WHAT THIS TASK INVOLVES — Search the records for the word "Page" and copy every line in which it occurs.

EXTRACTED RECORDS —

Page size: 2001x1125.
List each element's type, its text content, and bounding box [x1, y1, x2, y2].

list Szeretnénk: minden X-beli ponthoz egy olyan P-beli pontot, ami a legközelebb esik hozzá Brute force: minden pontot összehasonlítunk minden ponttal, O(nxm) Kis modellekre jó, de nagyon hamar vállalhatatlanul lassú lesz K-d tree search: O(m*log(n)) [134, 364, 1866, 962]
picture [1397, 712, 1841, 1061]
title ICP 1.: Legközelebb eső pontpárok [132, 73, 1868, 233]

...

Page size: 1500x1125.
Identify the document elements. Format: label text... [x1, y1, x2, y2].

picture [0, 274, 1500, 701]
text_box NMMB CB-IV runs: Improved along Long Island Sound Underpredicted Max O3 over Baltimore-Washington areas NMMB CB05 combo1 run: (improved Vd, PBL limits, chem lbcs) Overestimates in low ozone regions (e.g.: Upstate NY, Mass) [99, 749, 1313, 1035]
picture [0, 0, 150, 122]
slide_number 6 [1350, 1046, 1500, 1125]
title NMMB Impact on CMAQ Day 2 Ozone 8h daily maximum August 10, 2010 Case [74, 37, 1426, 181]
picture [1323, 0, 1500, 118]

THE COMPLETED TASK —
Page size: 2001x1125.
Page size: 1500x1125.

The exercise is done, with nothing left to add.